= Task item =
Pull out every line below that contains the word "despido", and copy each one in full. Case counts.

= Input material =
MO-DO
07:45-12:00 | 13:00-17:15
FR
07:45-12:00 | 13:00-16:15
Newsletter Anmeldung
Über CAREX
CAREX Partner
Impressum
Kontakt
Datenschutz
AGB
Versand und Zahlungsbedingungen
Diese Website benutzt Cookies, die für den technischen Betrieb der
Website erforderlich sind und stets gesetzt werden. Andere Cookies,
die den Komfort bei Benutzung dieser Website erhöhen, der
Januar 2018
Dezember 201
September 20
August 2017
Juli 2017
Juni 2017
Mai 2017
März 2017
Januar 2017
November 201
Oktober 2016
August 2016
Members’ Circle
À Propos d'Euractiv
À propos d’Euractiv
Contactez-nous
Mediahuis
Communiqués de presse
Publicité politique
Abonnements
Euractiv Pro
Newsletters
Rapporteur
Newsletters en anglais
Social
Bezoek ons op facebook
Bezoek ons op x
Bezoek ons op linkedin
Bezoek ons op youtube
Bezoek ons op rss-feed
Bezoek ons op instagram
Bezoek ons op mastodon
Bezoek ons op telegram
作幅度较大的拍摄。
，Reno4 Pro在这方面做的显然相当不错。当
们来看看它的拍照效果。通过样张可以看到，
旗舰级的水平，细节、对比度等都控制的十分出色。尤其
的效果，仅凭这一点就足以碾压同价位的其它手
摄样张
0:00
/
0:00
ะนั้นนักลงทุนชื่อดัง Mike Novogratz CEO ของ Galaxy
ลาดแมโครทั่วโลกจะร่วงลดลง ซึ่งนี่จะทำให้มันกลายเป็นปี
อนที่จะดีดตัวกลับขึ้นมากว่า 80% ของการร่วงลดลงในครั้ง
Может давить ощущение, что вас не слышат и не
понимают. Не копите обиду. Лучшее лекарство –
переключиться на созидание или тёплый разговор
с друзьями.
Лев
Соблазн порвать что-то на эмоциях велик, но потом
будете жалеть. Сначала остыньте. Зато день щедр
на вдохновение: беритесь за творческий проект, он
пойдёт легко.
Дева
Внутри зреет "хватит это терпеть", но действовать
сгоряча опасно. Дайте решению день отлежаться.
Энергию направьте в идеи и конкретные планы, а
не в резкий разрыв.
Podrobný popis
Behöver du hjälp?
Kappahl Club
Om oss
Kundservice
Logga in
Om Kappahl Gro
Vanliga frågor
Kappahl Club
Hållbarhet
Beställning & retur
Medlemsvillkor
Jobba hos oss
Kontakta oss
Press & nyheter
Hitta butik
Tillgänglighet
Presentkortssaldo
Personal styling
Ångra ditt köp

---

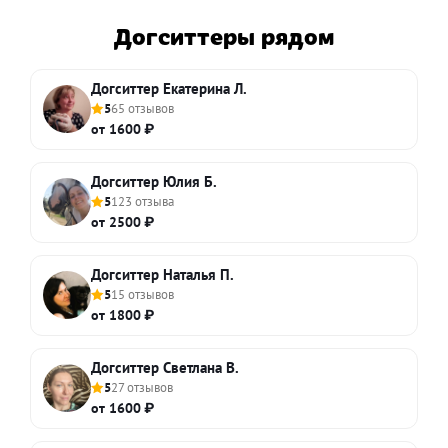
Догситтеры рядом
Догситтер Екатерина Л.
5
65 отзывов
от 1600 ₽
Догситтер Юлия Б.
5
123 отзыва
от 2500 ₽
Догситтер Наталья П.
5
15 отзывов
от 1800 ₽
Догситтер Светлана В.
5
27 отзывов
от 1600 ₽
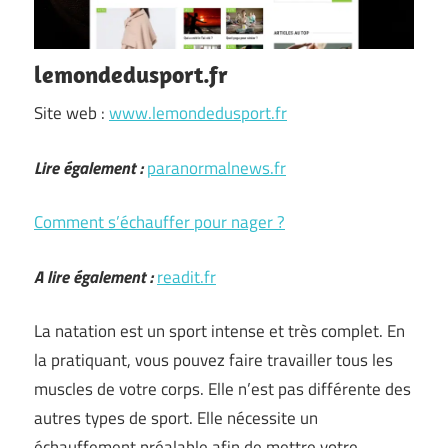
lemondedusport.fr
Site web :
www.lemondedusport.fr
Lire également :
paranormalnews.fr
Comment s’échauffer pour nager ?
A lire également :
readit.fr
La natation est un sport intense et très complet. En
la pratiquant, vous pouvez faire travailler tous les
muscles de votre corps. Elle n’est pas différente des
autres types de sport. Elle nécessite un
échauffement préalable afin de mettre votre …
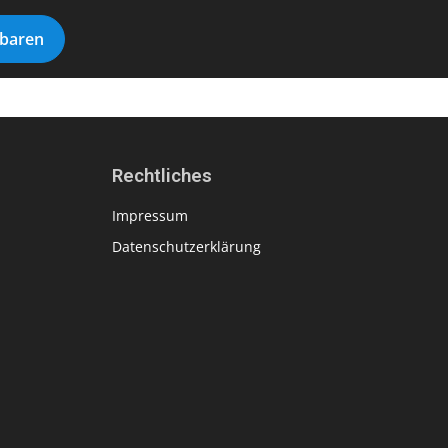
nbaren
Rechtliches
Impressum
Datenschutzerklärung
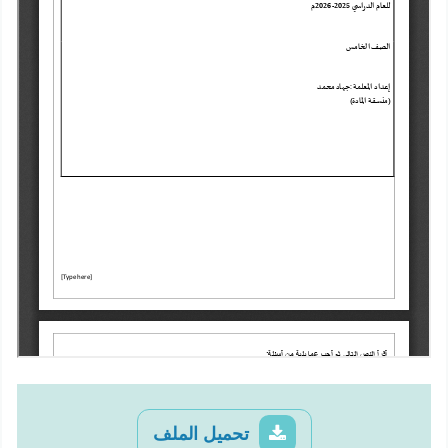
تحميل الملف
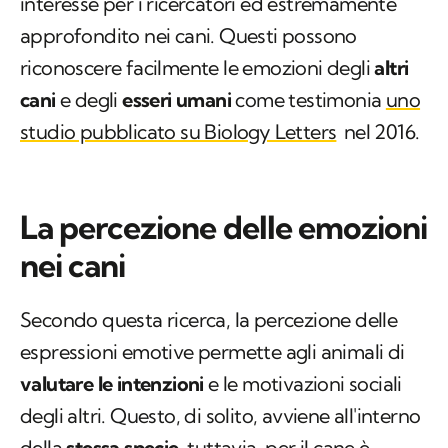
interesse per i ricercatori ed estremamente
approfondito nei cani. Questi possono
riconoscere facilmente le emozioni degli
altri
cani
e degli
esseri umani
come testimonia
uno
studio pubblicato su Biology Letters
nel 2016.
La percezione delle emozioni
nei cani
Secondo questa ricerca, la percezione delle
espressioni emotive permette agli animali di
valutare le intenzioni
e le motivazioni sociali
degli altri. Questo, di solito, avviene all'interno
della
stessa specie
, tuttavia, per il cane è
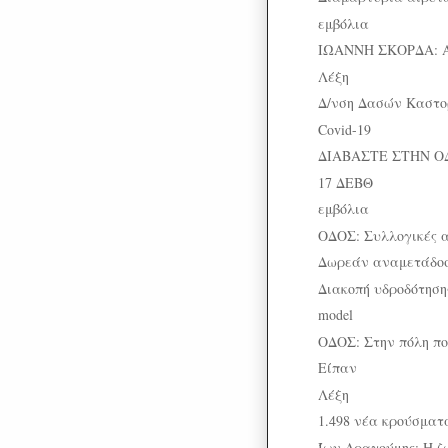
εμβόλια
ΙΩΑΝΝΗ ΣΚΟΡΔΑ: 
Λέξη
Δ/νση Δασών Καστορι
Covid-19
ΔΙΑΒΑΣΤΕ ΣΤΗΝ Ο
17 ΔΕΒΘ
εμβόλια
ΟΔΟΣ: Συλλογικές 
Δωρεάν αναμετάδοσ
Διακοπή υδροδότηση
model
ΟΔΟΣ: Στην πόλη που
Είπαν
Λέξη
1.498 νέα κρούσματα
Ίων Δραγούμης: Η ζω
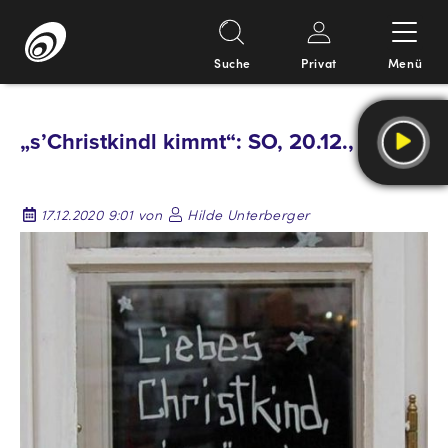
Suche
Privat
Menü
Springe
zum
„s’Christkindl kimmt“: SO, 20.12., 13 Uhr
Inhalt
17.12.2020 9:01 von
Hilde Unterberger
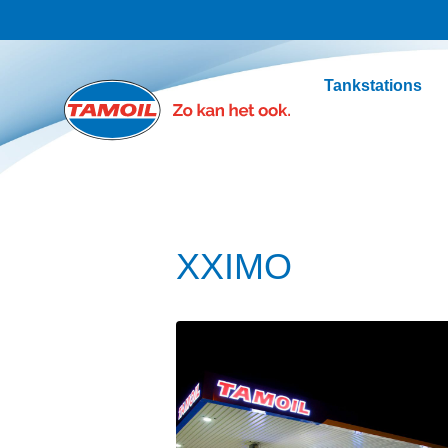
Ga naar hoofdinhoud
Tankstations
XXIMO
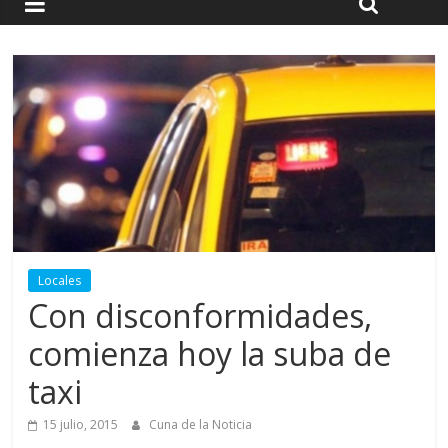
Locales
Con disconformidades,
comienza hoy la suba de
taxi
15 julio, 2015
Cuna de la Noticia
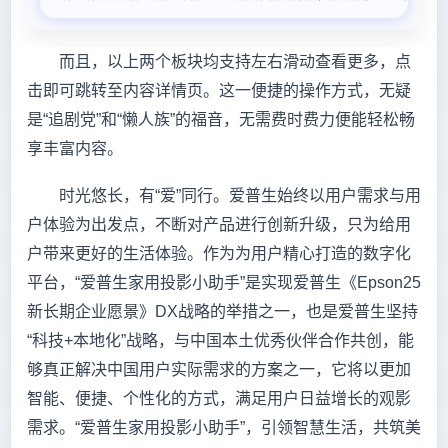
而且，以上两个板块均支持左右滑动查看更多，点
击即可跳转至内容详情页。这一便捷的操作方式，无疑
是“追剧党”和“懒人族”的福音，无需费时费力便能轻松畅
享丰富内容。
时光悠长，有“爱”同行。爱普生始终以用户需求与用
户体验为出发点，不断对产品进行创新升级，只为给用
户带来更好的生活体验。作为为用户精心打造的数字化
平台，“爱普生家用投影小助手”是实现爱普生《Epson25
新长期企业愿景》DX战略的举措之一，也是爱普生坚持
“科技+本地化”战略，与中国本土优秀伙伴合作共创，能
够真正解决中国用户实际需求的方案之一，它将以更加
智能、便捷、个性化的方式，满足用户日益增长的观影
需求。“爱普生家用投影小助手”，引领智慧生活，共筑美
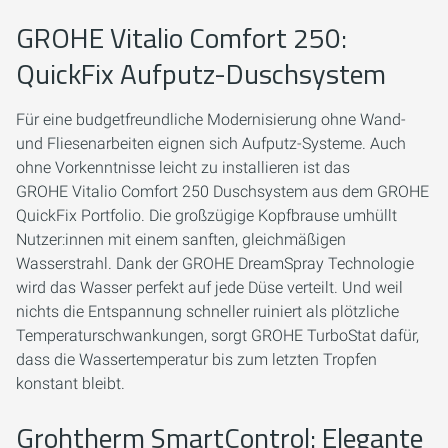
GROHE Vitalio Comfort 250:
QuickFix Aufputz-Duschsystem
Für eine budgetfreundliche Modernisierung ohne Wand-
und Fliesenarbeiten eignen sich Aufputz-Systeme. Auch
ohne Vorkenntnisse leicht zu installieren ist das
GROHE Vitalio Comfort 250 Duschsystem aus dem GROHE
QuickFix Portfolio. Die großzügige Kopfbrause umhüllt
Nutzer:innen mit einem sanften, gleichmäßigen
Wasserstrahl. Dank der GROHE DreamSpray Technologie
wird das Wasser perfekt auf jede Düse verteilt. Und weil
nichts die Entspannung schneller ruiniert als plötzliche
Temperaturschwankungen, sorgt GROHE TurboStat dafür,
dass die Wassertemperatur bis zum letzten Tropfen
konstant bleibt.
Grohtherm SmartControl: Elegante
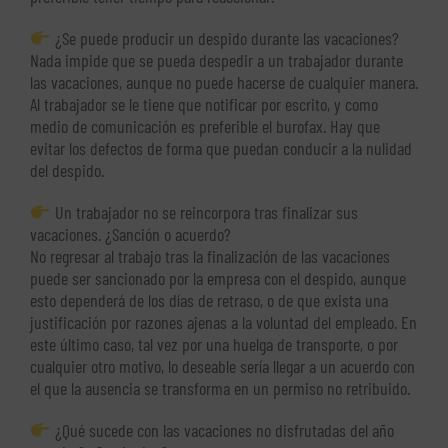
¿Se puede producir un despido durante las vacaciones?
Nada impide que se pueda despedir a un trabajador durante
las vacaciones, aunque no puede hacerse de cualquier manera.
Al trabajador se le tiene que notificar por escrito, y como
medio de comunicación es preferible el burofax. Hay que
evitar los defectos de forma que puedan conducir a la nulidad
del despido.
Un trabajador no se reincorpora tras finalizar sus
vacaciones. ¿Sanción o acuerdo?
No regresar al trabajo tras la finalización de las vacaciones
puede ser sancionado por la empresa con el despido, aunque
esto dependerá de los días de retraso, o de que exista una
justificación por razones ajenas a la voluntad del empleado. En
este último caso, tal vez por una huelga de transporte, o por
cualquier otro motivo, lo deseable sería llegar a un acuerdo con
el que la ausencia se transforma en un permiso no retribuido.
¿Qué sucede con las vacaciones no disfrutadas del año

= Solution to the problem =
¿Se puede producir un despido durante las vacaciones?
del despido.
puede ser sancionado por la empresa con el despido, aunque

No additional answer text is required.